Dave Wasserman, who analyzes House races for the Cook Political Report, said because the state is losing a seat, many districts will need to expand. That means some Democratic-controlled seats would likely pick up some Republican-heavy areas.
“There may not be enough blue turf left to protect all four suburban Ds,” Wasserman wrote on Twitter.
It’s possible two Democrats will be squeezed into the same district. The loss of a seat after the 2010 census and the GOP’s control of redistricting led to a primary between two Detroit-area congressmen, now-Sen. Gary Peters and Hansen Clarke.
Democrats aren’t despairing yet, thanks largely to the state’s new commission, which is charged with drawing geographically compact and contiguous districts. Michigan Democratic Party Chair Lavora Barnes said as long as it delivers fair maps, Democrats will have a good chance in the midterms.

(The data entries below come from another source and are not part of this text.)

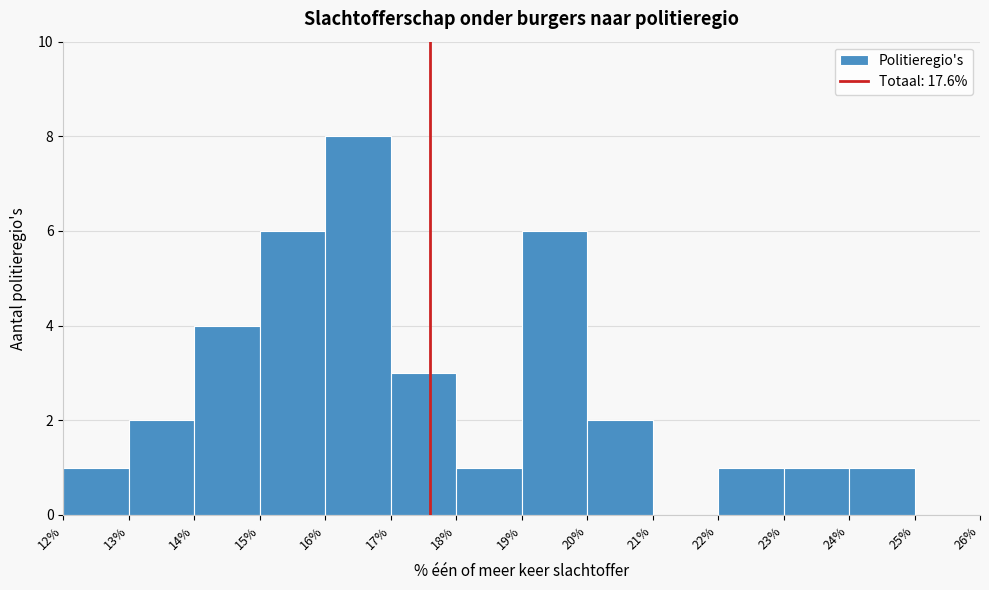

Reading left to right, transcribe this chart: for each bar, give the range it covers on the x-axis and its height. The values are not printed on the chart, so give them approximately, as read against the axis.

12% to 13%: 1
13% to 14%: 2
14% to 15%: 4
15% to 16%: 6
16% to 17%: 8
17% to 18%: 3
18% to 19%: 1
19% to 20%: 6
20% to 21%: 2
21% to 22%: 0
22% to 23%: 1
23% to 24%: 1
24% to 25%: 1
25% to 26%: 0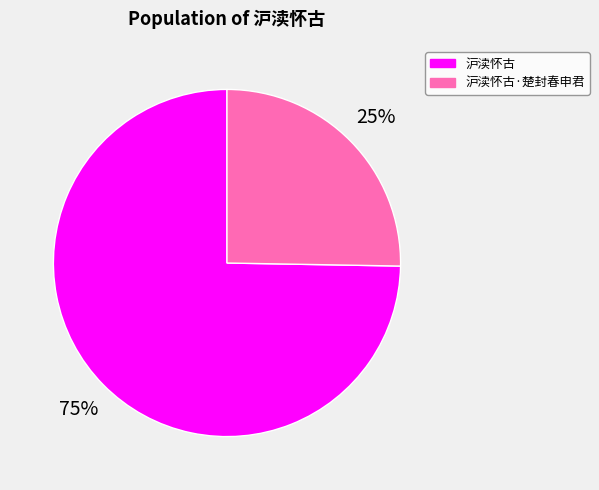

Rank the categories by value from highest to lowest.

沪渎怀古, 沪渎怀古·楚封春申君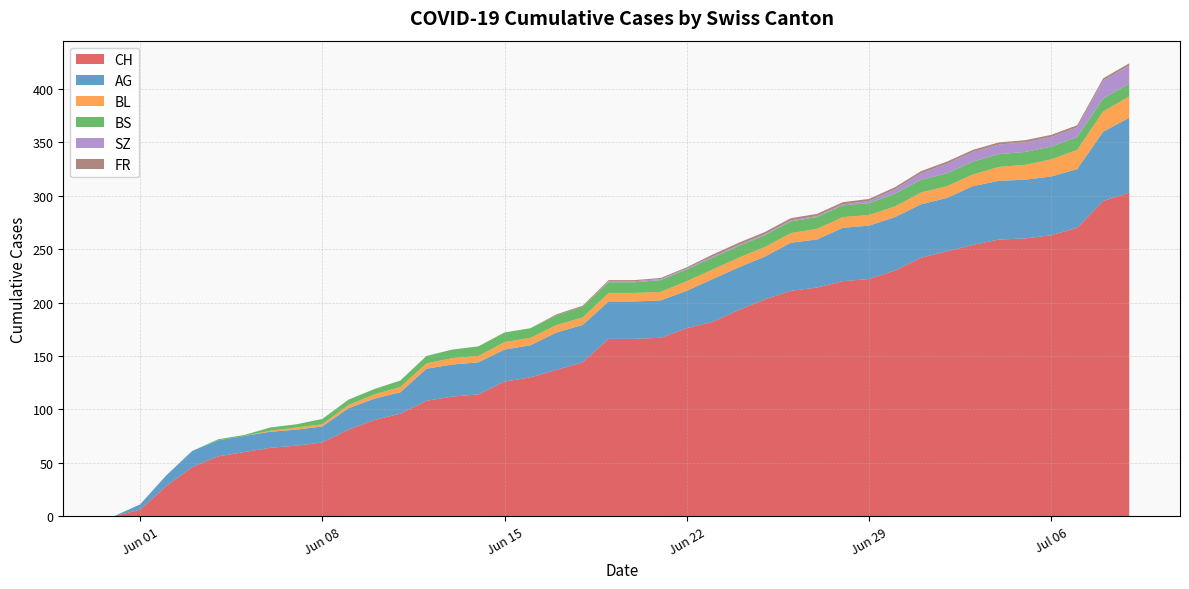

Reading right to left, transcribe all the data shown in this chart.

CH: 2020-07-09=303	2020-07-08=295	2020-07-07=270	2020-07-06=263	2020-07-05=260	2020-07-04=259	2020-07-03=254	2020-07-02=248	2020-07-01=242	2020-06-30=230	2020-06-29=222	2020-06-28=220	2020-06-27=214	2020-06-26=211	2020-06-25=203	2020-06-24=193	2020-06-23=182	2020-06-22=176	2020-06-21=167	2020-06-20=166	2020-06-19=166	2020-06-18=144	2020-06-17=137	2020-06-16=130	2020-06-15=126	2020-06-14=114	2020-06-13=112	2020-06-12=108	2020-06-11=96	2020-06-10=90	2020-06-09=81	2020-06-08=69	2020-06-07=66	2020-06-06=64	2020-06-05=60	2020-06-04=56	2020-06-03=46	2020-06-02=28	2020-06-01=6	2020-05-31=0
AG: 2020-07-09=70	2020-07-08=65	2020-07-07=55	2020-07-06=55	2020-07-05=55	2020-07-04=55	2020-07-03=55	2020-07-02=50	2020-07-01=50	2020-06-30=50	2020-06-29=50	2020-06-28=50	2020-06-27=45	2020-06-26=45	2020-06-25=40	2020-06-24=40	2020-06-23=40	2020-06-22=35	2020-06-21=35	2020-06-20=35	2020-06-19=35	2020-06-18=35	2020-06-17=35	2020-06-16=30	2020-06-15=30	2020-06-14=30	2020-06-13=30	2020-06-12=30	2020-06-11=20	2020-06-10=20	2020-06-09=20	2020-06-08=15	2020-06-07=15	2020-06-06=15	2020-06-05=15	2020-06-04=15	2020-06-03=15	2020-06-02=10	2020-06-01=5	2020-05-31=0
BL: 2020-07-09=20	2020-07-08=19	2020-07-07=18	2020-07-06=16	2020-07-05=14	2020-07-04=13	2020-07-03=11	2020-07-02=11	2020-07-01=11	2020-06-30=10	2020-06-29=10	2020-06-28=10	2020-06-27=10	2020-06-26=9	2020-06-25=9	2020-06-24=9	2020-06-23=9	2020-06-22=9	2020-06-21=8	2020-06-20=8	2020-06-19=8	2020-06-18=7	2020-06-17=7	2020-06-16=7	2020-06-15=7	2020-06-14=6	2020-06-13=6	2020-06-12=5	2020-06-11=5	2020-06-10=4	2020-06-09=3	2020-06-08=2	2020-06-07=2	2020-06-06=1	2020-06-05=0	2020-06-04=0	2020-06-03=0	2020-06-02=0	2020-06-01=0	2020-05-31=0
BS: 2020-07-09=12	2020-07-08=12	2020-07-07=12	2020-07-06=12	2020-07-05=12	2020-07-04=12	2020-07-03=12	2020-07-02=12	2020-07-01=12	2020-06-30=12	2020-06-29=11	2020-06-28=11	2020-06-27=11	2020-06-26=11	2020-06-25=11	2020-06-24=11	2020-06-23=11	2020-06-22=11	2020-06-21=11	2020-06-20=10	2020-06-19=10	2020-06-18=10	2020-06-17=9	2020-06-16=9	2020-06-15=9	2020-06-14=9	2020-06-13=8	2020-06-12=7	2020-06-11=6	2020-06-10=5	2020-06-09=5	2020-06-08=5	2020-06-07=3	2020-06-06=3	2020-06-05=1	2020-06-04=1	2020-06-03=0	2020-06-02=0	2020-06-01=0	2020-05-31=0
SZ: 2020-07-09=17	2020-07-08=17	2020-07-07=9	2020-07-06=9	2020-07-05=9	2020-07-04=9	2020-07-03=9	2020-07-02=9	2020-07-01=6	2020-06-30=4	2020-06-29=2	2020-06-28=1	2020-06-27=1	2020-06-26=1	2020-06-25=1	2020-06-24=1	2020-06-23=1	2020-06-22=1	2020-06-21=1	2020-06-20=1	2020-06-19=1	2020-06-18=0	2020-06-17=0	2020-06-16=0	2020-06-15=0	2020-06-14=0	2020-06-13=0	2020-06-12=0	2020-06-11=0	2020-06-10=0	2020-06-09=0	2020-06-08=0	2020-06-07=0	2020-06-06=0	2020-06-05=0	2020-06-04=0	2020-06-03=0	2020-06-02=0	2020-06-01=0	2020-05-31=0
FR: 2020-07-09=2	2020-07-08=2	2020-07-07=2	2020-07-06=2	2020-07-05=2	2020-07-04=2	2020-07-03=2	2020-07-02=2	2020-07-01=2	2020-06-30=2	2020-06-29=2	2020-06-28=2	2020-06-27=2	2020-06-26=2	2020-06-25=2	2020-06-24=2	2020-06-23=2	2020-06-22=1	2020-06-21=1	2020-06-20=1	2020-06-19=1	2020-06-18=1	2020-06-17=1	2020-06-16=0	2020-06-15=0	2020-06-14=0	2020-06-13=0	2020-06-12=0	2020-06-11=0	2020-06-10=0	2020-06-09=0	2020-06-08=0	2020-06-07=0	2020-06-06=0	2020-06-05=0	2020-06-04=0	2020-06-03=0	2020-06-02=0	2020-06-01=0	2020-05-31=0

“We have a fair shot at winning seats and taking back the state House and the state Senate,” she said. “It’s the gerrymandered lines that make it nearly impossible for us to win these chambers.”
Democrats hold six districts in the metro Detroit area: Reps. Rashida Tlaib and Brenda Lawrence have districts within the city of Detroit, while Andy Levin, Debbie Dingell, Slotkin, and Stevens’ districts are entirely or partly in the suburbs. Rep. Tim Walberg’s (R) district includes the southeast’s rural areas while stretching west into the center of the state.
Jeff Timmer, a former state GOP executive director who was involved in the past three redistrictings, said it isn’t a matter of which two lawmakers are combined in a district, but how many are combined.
“One of them is not going to come back,” he said of the lawmakers in the southeast.
Schauer said just because the Detroit-area might lose a seat doesn’t mean lawmakers in other parts of the state can breathe a sigh of relief. The independent commission could decide to make broad changes across the state, and Democrats may be able to pick up a seat in the west, perhaps around Grand Rapids.
“Both Democrats and Republicans around the state are concerned that their districts could become more in play and have less of a partisan tilt,” he said.
Stop and Go
The independent commission, made up of four Democratic voters, four Republican voters, and five independent voters, is already off to a rocky start.
Delays in census data mean details about which areas grew or shrunk in population won’t be ready until Sept. 30 — almost two weeks after the commission’s Sept. 17 deadline to present a public draft. The commission is asking the state supreme court for a three-month extension, meaning the map wouldn’t be finalized until Jan. 25.
If an extension is granted, more lawsuits could follow. And further delays will make it harder for members of Congress to get their names and messages out to new areas for which they’re running.
Republicans, who control the state legislature, already sued the commission for barring those with political ties from serving on the commission. They could sue again if the timelines set in the constitutional amendment aren’t followed, said Paul Cordes, chief of staff for the Michigan Republican Party.
Members of the state party “do not believe the supreme court has the constitutional authority to change the constitution,” Cordes said, adding that the party hasn’t decided on a course of action if the court allows the delay.
Joe Spaulding, a public affairs firm project director who helped coordinate efforts to get the 440,000 signatures necessary for Michigan’s redistricting commission to get on the ballot, is confident the delay will be allowed because the law’s intent is clear.
“The intent isn’t focused on when that census data comes back,” Spaulding said. “The intent is focused on making sure that independent commission is empowered to draw these maps so politicians aren’t picking their voters anymore.”